**Prompt**:
Please express the lines of the records from the one containing "Adaptability: Staying adaptable" through the one containing "As the Chairman", both included, as a JSON list of strings with one string per line and blank lines left out.

□ □ □ □

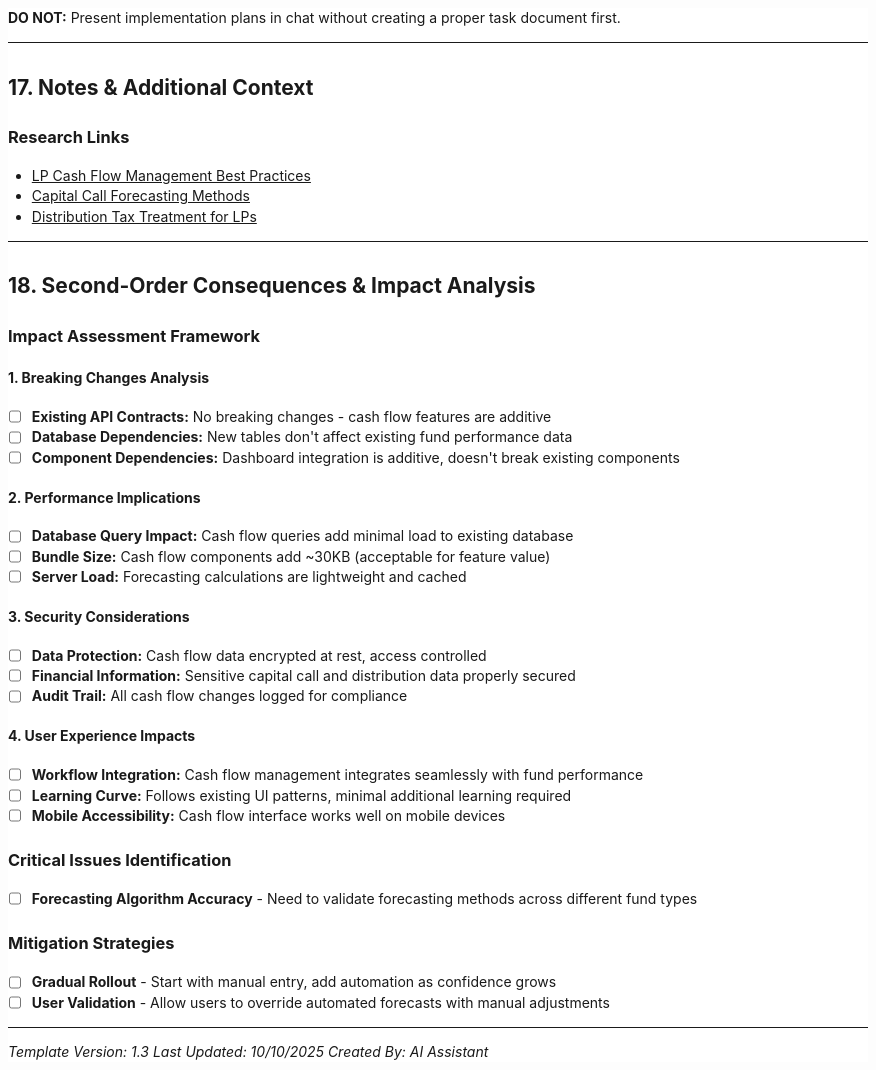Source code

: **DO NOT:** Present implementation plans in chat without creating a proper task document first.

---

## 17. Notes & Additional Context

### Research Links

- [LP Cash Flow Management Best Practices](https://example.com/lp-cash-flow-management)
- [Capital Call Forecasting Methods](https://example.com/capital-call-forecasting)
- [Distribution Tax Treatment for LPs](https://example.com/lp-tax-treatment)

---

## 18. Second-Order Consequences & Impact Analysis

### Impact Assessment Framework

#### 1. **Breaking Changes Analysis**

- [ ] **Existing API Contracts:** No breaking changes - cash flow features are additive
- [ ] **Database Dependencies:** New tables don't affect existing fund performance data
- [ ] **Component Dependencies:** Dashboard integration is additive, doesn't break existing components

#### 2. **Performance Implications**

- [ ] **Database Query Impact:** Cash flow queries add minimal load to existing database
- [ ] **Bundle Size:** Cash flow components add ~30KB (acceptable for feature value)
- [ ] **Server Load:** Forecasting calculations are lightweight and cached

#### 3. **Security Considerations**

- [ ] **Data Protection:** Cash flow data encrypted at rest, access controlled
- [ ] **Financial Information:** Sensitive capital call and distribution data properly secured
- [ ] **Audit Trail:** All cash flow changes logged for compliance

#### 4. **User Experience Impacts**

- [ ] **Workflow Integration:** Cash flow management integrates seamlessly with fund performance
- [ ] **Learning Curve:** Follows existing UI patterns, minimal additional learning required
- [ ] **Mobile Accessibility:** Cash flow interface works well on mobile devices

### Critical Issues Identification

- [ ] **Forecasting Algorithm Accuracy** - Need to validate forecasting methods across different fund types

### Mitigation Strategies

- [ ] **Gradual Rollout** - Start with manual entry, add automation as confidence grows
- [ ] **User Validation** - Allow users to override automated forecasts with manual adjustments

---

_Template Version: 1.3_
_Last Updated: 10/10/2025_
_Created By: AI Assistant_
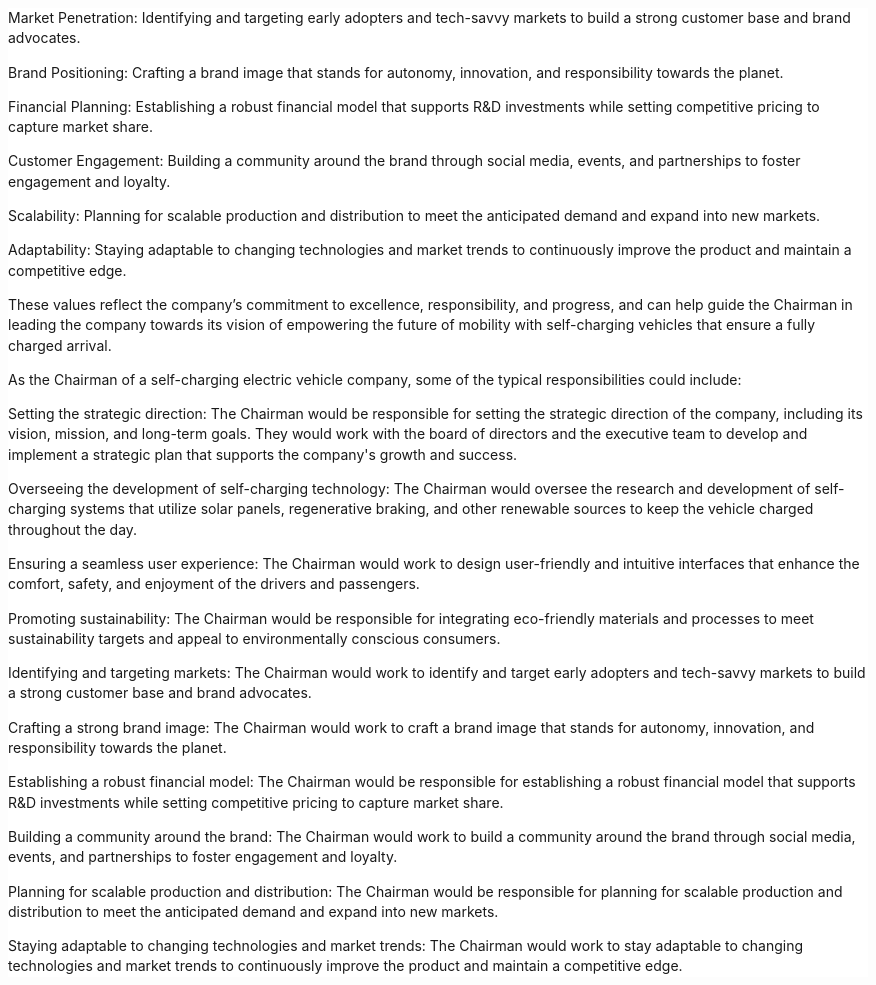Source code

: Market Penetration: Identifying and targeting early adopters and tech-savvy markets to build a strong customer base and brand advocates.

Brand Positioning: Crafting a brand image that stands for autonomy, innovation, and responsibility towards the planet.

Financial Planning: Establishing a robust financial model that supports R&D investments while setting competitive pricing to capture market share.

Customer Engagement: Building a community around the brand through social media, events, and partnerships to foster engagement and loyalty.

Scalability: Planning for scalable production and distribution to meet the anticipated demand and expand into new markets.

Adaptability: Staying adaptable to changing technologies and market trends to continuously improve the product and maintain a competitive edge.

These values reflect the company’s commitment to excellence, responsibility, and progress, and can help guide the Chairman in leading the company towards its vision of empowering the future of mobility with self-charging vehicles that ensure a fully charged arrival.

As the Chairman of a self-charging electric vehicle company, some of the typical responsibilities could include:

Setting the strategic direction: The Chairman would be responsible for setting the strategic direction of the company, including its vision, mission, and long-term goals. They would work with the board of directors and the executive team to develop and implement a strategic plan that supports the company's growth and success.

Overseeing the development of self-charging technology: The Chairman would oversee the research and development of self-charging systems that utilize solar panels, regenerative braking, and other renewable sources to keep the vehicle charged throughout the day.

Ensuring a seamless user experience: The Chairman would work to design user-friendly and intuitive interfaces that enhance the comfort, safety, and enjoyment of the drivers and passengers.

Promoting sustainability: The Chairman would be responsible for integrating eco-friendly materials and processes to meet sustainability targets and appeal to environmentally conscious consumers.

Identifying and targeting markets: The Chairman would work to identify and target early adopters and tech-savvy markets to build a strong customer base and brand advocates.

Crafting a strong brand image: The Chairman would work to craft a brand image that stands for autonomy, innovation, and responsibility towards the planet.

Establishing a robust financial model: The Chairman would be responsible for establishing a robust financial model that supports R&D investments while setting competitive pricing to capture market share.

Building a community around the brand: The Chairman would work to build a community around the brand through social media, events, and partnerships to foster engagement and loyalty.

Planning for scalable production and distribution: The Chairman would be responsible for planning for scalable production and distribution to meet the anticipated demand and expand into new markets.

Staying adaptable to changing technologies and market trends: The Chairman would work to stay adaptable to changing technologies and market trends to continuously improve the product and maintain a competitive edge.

□ □ □ □

**Exercise solution**:
[
  "Adaptability: Staying adaptable to changing technologies and market trends to continuously improve the product and maintain a competitive edge.",
  "These values reflect the company’s commitment to excellence, responsibility, and progress, and can help guide the Chairman in leading the company towards its vision of empowering the future of mobility with self-charging vehicles that ensure a fully charged arrival.",
  "As the Chairman of a self-charging electric vehicle company, some of the typical responsibilities could include:"
]